Obama-era envoy to HRC Keith Harper
Keith Harper, former US representative to the UN Human Rights Council, said Myanmar’s de facto leader Aung San Suu Kyi's image as a hero in front of human rights advocates and Western diplomats has spared her from being held responsible for the Rohingya crisis REUTERS/Denis Balibouse/file photo

At least 86 Rohingya Muslims have died since clashes began on 9 October, 2016 and approximately 66,000 people were forced to flee to Bangladesh. Allegations against the Myanmar government and soldiers surfaced after a military operation was reportedly launched to drive the Rohingyas out of Rakhine state.
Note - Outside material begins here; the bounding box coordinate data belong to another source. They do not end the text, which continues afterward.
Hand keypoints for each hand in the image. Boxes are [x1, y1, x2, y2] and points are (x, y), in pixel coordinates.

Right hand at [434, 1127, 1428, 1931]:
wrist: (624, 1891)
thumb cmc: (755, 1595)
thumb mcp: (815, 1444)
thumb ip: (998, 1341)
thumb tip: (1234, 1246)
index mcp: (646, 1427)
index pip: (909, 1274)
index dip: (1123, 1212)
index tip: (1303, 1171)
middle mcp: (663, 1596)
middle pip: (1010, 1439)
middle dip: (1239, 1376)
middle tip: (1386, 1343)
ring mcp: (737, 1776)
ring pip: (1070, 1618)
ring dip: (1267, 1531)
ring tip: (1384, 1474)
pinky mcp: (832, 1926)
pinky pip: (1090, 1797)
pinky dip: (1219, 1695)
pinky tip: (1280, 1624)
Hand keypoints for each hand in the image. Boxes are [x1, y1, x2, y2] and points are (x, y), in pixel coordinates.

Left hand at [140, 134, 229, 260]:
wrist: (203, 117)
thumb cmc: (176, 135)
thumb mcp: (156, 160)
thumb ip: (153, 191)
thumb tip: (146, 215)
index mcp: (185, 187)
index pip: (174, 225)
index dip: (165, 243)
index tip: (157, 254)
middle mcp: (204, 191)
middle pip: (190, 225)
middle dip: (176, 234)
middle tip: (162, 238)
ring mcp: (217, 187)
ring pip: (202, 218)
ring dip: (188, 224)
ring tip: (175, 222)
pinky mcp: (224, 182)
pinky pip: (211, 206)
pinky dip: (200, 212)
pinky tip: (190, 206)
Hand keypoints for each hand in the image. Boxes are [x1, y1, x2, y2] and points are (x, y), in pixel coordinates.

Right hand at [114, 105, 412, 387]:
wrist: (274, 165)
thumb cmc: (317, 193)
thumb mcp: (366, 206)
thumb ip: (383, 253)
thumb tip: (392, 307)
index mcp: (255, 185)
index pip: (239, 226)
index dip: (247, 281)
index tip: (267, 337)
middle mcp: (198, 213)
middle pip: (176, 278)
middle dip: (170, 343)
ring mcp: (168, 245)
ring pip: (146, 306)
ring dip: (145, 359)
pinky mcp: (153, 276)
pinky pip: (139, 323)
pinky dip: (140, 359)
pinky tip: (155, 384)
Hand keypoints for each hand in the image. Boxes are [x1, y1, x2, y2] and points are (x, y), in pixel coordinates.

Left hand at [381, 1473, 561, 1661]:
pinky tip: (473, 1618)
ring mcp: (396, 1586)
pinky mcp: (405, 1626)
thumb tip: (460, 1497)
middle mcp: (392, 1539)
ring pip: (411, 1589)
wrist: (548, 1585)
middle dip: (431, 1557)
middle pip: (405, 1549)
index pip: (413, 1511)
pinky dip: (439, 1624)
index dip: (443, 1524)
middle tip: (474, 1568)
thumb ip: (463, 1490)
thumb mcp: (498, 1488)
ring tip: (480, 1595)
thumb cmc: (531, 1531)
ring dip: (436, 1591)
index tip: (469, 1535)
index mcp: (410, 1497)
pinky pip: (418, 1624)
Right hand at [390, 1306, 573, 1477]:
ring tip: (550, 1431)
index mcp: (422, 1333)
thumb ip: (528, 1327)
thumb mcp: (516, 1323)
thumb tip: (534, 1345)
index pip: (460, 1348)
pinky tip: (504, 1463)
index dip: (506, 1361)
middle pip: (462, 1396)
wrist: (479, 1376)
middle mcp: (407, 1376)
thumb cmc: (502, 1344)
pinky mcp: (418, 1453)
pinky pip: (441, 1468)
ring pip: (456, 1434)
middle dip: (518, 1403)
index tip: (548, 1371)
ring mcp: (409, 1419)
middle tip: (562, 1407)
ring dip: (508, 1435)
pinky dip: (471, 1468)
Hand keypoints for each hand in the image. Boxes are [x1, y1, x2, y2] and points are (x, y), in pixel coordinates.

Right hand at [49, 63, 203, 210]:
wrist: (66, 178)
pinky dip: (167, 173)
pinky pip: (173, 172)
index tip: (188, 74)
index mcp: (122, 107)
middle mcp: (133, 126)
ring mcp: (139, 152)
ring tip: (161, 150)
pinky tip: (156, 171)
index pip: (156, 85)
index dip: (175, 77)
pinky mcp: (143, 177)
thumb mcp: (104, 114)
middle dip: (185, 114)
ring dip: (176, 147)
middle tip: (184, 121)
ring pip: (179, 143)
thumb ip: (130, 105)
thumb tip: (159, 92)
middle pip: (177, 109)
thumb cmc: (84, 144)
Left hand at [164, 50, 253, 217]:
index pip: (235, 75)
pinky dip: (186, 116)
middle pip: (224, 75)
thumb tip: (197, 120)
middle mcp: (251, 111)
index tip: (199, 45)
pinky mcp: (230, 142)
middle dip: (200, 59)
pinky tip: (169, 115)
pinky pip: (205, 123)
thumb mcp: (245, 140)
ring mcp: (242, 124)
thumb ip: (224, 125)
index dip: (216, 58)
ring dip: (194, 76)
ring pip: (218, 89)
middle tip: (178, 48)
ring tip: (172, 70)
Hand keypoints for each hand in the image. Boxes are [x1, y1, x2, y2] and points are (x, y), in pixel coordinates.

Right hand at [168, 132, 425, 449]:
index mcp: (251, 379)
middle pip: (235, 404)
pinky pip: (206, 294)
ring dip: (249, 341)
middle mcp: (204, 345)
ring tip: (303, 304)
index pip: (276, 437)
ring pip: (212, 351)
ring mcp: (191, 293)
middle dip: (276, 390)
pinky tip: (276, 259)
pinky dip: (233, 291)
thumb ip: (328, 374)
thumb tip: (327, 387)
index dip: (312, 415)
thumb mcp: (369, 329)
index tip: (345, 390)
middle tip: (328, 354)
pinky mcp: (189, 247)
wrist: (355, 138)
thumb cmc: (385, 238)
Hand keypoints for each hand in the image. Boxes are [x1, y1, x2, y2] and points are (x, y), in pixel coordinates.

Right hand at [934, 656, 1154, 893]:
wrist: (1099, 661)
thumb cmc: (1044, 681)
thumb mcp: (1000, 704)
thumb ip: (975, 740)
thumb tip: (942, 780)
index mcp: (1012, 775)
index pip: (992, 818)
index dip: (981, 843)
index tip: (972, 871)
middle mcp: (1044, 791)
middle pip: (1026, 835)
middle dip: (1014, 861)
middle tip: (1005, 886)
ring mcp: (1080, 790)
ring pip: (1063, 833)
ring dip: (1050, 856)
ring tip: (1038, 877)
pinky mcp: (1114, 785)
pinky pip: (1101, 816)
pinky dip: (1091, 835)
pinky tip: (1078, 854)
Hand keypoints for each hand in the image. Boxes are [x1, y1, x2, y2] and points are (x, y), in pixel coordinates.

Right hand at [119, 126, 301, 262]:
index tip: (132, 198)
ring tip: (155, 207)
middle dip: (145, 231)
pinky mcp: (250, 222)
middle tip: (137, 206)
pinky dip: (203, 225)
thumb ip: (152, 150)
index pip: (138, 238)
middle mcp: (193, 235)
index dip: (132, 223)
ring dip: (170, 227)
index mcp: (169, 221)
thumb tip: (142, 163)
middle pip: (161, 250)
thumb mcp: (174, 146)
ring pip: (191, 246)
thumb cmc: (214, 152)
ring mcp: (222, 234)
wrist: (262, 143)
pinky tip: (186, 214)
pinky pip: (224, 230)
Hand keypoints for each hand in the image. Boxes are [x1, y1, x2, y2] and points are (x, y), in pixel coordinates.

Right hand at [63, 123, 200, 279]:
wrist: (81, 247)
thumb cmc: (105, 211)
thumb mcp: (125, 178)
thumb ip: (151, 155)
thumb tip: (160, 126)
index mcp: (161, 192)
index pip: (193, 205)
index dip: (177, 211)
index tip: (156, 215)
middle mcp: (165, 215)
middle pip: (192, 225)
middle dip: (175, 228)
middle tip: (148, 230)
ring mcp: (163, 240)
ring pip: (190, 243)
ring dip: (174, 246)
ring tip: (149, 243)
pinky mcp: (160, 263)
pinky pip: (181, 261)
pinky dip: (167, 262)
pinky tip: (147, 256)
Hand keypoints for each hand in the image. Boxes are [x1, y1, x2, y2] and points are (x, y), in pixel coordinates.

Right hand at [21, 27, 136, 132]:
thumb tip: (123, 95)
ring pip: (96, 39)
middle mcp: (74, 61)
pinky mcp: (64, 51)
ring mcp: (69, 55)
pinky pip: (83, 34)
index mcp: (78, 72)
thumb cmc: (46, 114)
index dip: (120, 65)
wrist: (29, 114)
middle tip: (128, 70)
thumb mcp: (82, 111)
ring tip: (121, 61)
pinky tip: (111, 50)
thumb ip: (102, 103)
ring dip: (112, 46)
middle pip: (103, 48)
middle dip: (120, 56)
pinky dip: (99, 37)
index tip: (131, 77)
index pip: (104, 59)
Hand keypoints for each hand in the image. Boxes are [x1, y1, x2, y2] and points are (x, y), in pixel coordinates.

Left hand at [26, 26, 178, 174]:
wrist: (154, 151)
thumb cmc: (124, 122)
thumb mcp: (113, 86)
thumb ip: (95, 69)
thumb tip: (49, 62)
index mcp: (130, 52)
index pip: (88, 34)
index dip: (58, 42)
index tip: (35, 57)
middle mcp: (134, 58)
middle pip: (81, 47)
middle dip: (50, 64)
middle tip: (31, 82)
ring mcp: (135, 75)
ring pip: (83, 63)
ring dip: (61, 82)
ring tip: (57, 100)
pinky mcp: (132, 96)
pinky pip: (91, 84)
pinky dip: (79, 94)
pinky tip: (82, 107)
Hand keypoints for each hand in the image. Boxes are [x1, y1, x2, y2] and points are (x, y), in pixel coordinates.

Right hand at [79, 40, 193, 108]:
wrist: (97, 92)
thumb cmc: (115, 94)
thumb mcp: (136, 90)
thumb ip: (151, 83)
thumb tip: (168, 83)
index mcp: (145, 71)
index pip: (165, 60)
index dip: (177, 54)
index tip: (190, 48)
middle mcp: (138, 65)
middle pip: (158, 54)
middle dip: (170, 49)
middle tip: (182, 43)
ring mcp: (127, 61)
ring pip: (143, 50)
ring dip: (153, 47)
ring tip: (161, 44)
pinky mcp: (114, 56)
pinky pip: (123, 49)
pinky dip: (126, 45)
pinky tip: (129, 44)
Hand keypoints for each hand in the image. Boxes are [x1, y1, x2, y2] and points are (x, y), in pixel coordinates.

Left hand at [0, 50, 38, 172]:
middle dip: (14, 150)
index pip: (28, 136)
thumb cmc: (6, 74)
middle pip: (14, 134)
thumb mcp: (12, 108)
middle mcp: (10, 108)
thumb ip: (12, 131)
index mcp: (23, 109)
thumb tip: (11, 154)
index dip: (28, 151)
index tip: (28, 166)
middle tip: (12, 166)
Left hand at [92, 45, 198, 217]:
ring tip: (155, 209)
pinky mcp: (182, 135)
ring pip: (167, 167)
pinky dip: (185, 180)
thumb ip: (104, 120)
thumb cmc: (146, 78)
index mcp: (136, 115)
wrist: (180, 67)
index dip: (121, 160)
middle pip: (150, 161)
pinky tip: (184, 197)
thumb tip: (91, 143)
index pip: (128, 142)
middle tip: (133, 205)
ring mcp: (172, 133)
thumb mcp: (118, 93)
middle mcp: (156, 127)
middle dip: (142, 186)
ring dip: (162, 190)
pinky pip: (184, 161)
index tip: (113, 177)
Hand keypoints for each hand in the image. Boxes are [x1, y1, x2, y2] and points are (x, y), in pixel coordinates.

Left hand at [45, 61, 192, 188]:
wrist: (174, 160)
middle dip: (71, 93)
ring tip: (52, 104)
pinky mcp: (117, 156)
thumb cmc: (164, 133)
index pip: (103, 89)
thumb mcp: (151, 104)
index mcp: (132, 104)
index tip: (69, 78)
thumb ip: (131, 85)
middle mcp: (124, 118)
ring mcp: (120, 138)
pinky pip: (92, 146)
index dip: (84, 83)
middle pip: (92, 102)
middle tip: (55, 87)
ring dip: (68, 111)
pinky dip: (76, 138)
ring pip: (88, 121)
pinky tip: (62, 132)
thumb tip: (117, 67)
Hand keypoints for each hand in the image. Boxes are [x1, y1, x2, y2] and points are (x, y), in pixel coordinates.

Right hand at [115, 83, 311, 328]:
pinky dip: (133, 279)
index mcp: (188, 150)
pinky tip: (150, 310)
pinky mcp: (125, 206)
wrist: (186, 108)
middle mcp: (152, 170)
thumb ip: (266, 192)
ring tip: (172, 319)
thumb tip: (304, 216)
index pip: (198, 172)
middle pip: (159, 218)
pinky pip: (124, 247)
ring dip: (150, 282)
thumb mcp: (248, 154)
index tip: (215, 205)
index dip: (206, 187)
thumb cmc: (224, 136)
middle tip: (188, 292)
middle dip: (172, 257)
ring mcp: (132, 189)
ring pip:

The army's action was believed to be the result of an attack on three security posts by nearly 250 armed men.

Although the forces have been rejecting the allegation, a UN human rights report said the security forces' action in the name of counterinsurgency "very likely" amounted to ethnic cleansing.

"Even accepting that Suu Kyi does not sufficiently control the military, she has utterly failed to utilise her considerable bully pulpit which would undoubtedly be impactful," he wrote.

While many had hoped that the Nobel Peace Prize laureate would tackle the ongoing crisis when she took power last year, she was only happy to be lauded as a pro-democracy icon, Harper noted. He claimed Suu Kyi was not prepared to stand up for minority Muslims.

"Most importantly, in the face of such evident atrocities, the Human Rights Council must act with purpose, irrespective of who specifically is calling the shots in Burma (Myanmar) and how much Suu Kyi is personally to blame. The Council must do so because that is its very purpose – to shine a spotlight on grave human rights situations," he wrote.